- Challenge 1: Convert the aerial object rows into a numbered list with blank lines left out. Begin at the row that contains "Analyze this satellite" and stop after the final row.

- Document section:
All Packages  Class Hierarchy  This Package  Previous  Next  Index

Class Webcrawler.Crawler.HTMLNode

java.lang.Object
   |
   +----Webcrawler.Crawler.URLNode
           |
           +----Webcrawler.Crawler.LoadableNode
                   |
                   +----Webcrawler.Crawler.HTMLNode

public class HTMLNode
extends LoadableNode
This class is derived from LoadableNode and implements a node-class for storing HTML-file-data such as the links in the file and the title. For easy access to the links (=the sons) this class features an Enumeration or the links-Vector can directly be retrieved. To find HTML-page specific information such as the TITLE use the findHTMLPageInfos()-method, which parese through the local file and sets the fields of this object according to the found information. An object of this class can call the findSons() method which uses a Parser for finding the links and connecting them to the node as sons.

See Also:
URLNode, LoadableNode, Parser

Variable Index

 o links
Sons of this node.
 o title
Title of HTML-Page (if existing)
 o willSonsBeLoaded
Will the sons of this node be loaded in the future.

Constructor Index

 o HTMLNode()

[Stored entries]
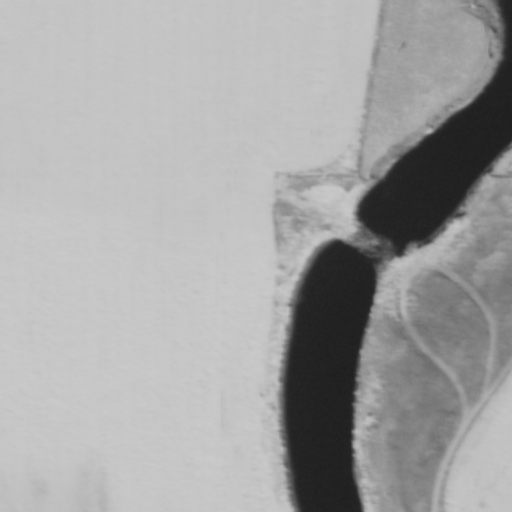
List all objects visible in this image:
river: (359, 271)
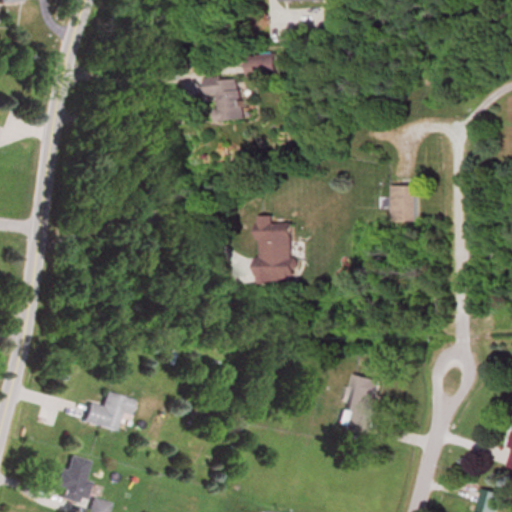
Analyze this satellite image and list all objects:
building: (9, 1)
building: (303, 1)
road: (278, 13)
building: (286, 27)
building: (264, 67)
building: (226, 101)
road: (486, 105)
road: (189, 106)
building: (406, 204)
road: (40, 207)
road: (139, 213)
road: (459, 251)
road: (486, 251)
building: (276, 252)
road: (442, 391)
building: (360, 406)
building: (106, 413)
road: (421, 460)
building: (509, 461)
building: (73, 480)
building: (490, 502)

- Challenge 2: Transcribe the HTMLNode class documentation in full.

- Task response 1:
1. Analyze this satellite image and list all objects:
2. building: (9, 1)
3. building: (303, 1)
4. road: (278, 13)
5. building: (286, 27)
6. building: (264, 67)
7. building: (226, 101)
8. road: (486, 105)
9. road: (189, 106)
10. building: (406, 204)
11. road: (40, 207)
12. road: (139, 213)
13. road: (459, 251)
14. road: (486, 251)
15. building: (276, 252)
16. road: (442, 391)
17. building: (360, 406)
18. building: (106, 413)
19. road: (421, 460)
20. building: (509, 461)
21. building: (73, 480)
22. building: (490, 502)

- Task response 2:
All Packages  Class Hierarchy  This Package  Previous  Next  Index

Class Webcrawler.Crawler.HTMLNode

java.lang.Object
   |
   +----Webcrawler.Crawler.URLNode
           |
           +----Webcrawler.Crawler.LoadableNode
                   |
                   +----Webcrawler.Crawler.HTMLNode

public class HTMLNode
extends LoadableNode
This class is derived from LoadableNode and implements a node-class for storing HTML-file-data such as the links in the file and the title. For easy access to the links (=the sons) this class features an Enumeration or the links-Vector can directly be retrieved. To find HTML-page specific information such as the TITLE use the findHTMLPageInfos()-method, which parese through the local file and sets the fields of this object according to the found information. An object of this class can call the findSons() method which uses a Parser for finding the links and connecting them to the node as sons.

See Also:
URLNode, LoadableNode, Parser

Variable Index

 o links
Sons of this node.
 o title
Title of HTML-Page (if existing)
 o willSonsBeLoaded
Will the sons of this node be loaded in the future.

Constructor Index

 o HTMLNode()